I'm not sure exactly what you mean by "dissimlar search slave nodes".
But I think our situation is similar. We have a cluster used for
crawling, and a cluster used for distributed searching.
We use scripts to extract groups of segments from the Hadoop DFS to a
local drive, merge/index them, then set up a distributed search
server. The appropriate size of each segment group depends on the #
of docs you want to be serving up from each search server - in our
case, I think it's about 10M or so. Obviously this varies depending
on the amount of RAM/horsepower you have on the server, and your
target query performance.
-- Ken
--
Ken Krugler
Krugle, Inc.
+1 530-210-6378
"Find Code, Find Answers"
Re: Using Nutch's distributed search server mode
Posted by Shawn Gervais <pr...@project10.net>.
Doug Cutting wrote:
> Shawn Gervais wrote:
>> I was not able to use the literal instructions, as my indexes and
>> segments are in DFS while the document presumes a local filesystem
>> installation
>
> Search performance is not good with DFS-based indexes & segments. This
> is not recommended.
Yeah, I figured - ignoring network overhead it seems that it would
prevent the OS from caching disk pages, no?

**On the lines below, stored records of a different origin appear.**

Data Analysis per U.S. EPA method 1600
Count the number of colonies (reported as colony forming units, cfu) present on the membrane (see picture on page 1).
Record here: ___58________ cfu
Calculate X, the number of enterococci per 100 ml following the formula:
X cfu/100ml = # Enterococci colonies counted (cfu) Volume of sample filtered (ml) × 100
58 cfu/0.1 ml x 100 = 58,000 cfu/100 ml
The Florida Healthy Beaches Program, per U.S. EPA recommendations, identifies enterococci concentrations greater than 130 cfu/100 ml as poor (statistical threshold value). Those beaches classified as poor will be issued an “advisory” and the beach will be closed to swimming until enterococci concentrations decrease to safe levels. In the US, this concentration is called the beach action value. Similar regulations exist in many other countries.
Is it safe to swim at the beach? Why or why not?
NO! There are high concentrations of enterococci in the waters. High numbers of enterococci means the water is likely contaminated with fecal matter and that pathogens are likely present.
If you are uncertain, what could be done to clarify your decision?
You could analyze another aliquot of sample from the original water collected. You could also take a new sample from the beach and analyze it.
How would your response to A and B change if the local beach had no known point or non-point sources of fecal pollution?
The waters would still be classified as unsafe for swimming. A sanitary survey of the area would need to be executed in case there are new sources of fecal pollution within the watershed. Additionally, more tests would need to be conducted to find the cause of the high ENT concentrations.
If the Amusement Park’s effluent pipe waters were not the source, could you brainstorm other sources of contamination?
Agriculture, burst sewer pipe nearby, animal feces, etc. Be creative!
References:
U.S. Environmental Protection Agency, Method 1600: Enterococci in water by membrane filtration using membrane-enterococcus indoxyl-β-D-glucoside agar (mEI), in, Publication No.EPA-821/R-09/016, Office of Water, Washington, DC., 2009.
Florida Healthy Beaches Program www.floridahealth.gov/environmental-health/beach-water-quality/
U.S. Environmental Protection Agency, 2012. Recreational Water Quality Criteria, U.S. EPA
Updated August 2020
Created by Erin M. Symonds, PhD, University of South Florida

> Distributed search is not meant for a single merged index, but rather
> for searching multiple indexes. With distributed search, each node will
> typically have (a local copy of) a few segments and either a merged
> index for just those segments, or separate indexes for each segment.
What is the best way to maintain an operational fetch/index and search
cluster? It seems that it would help to have a tool that was able to
partition existing segments and indexes and export those to the local
filesystems of the slave nodes.
Should I coordinate my fetches and indexing so that the resultant
segments/indexes are optimal for each of my slave nodes? How do others
handle dissimilar search slave nodes?
Regards,
-Shawn
Re: Using Nutch's distributed search server mode
Posted by Doug Cutting <cu...@apache.org>.
Shawn Gervais wrote:
> I was not able to use the literal instructions, as my indexes and
> segments are in DFS while the document presumes a local filesystem
> installation
Search performance is not good with DFS-based indexes & segments. This
is not recommended.
Distributed search is not meant for a single merged index, but rather
for searching multiple indexes. With distributed search, each node will
typically have (a local copy of) a few segments and either a merged
index for just those segments, or separate indexes for each segment.

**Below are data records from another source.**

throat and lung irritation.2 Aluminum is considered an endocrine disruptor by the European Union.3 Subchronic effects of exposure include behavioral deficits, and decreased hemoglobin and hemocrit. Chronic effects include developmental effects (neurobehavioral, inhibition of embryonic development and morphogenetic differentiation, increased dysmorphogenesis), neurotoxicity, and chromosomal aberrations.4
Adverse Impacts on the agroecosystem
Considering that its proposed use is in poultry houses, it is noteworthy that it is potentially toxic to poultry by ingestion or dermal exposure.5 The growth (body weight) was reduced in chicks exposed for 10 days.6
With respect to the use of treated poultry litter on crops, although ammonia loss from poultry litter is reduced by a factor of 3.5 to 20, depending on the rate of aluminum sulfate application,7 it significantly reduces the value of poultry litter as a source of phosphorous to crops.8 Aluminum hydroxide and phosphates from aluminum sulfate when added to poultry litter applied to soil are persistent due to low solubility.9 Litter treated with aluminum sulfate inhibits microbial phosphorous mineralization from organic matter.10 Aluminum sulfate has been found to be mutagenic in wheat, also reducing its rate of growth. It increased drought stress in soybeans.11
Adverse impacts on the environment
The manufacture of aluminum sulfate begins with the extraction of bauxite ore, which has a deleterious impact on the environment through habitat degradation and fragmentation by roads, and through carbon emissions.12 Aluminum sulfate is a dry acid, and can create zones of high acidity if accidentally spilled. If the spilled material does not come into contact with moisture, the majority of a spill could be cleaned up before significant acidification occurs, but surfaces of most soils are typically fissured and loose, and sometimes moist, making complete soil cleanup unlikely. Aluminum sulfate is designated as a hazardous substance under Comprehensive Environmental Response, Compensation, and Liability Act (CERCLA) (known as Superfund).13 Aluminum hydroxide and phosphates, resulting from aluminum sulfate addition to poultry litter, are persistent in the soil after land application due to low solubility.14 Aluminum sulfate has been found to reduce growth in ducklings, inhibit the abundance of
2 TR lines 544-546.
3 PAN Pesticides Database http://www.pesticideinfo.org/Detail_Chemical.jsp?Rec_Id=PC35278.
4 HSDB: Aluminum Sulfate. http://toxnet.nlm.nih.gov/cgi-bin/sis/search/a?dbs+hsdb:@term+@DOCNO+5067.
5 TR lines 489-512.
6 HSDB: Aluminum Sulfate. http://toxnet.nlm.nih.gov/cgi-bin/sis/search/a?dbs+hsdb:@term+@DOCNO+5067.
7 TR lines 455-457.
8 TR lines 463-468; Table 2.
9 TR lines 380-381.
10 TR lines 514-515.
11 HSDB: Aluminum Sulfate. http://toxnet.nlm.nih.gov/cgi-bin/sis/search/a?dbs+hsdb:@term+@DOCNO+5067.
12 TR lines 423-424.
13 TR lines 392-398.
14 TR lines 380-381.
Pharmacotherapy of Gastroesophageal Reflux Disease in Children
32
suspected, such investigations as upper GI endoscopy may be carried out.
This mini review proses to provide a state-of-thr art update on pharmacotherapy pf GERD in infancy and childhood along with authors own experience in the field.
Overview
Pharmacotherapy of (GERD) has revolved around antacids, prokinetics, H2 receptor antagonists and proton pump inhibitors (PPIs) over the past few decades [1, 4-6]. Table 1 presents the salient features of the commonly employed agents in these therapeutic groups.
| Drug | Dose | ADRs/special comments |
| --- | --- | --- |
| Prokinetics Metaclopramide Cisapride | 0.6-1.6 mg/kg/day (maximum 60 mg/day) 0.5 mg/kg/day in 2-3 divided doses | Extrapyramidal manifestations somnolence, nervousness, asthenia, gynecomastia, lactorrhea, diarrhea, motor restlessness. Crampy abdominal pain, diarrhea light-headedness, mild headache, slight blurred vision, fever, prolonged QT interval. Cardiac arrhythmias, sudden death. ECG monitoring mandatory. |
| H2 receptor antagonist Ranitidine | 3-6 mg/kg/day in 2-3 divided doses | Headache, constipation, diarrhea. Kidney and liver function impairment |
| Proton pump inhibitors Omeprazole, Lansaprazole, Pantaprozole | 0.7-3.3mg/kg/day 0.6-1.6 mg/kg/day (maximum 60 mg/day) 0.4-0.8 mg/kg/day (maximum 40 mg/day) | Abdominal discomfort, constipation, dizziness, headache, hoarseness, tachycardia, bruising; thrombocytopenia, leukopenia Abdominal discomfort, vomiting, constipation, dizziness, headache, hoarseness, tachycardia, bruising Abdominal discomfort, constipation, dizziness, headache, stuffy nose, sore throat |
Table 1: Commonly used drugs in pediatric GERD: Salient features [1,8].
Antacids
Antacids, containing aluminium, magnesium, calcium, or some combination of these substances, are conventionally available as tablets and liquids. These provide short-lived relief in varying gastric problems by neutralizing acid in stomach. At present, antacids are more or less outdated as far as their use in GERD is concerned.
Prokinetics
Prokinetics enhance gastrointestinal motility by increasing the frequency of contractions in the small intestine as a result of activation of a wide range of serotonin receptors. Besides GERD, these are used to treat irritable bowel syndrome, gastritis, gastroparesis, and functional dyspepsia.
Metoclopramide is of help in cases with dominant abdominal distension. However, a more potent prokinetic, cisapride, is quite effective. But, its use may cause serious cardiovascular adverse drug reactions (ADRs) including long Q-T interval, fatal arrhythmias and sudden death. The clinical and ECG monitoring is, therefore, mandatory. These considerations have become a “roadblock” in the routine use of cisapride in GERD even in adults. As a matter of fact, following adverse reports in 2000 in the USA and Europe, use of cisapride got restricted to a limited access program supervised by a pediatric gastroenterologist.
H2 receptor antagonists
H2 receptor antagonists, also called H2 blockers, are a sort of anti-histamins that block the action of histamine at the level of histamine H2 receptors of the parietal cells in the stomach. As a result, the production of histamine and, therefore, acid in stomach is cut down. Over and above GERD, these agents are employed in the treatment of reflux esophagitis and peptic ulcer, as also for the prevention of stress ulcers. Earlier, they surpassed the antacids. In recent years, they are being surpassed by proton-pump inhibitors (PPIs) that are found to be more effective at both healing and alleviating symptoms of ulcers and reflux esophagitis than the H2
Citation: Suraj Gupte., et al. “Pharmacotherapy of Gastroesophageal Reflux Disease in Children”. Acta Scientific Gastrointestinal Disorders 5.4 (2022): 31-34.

> When I examine the search results I see many duplicate results. Looking
> at it further it seems like the results of performing the same search
> across all 16 nodes is being combined into one result set - duplicates
> and all. I can only assume that I need to somehow partition my index or
> segments, but I'm unsure how to do that.
It looks like you're searching the same dfs-resident index 16 times.
Doug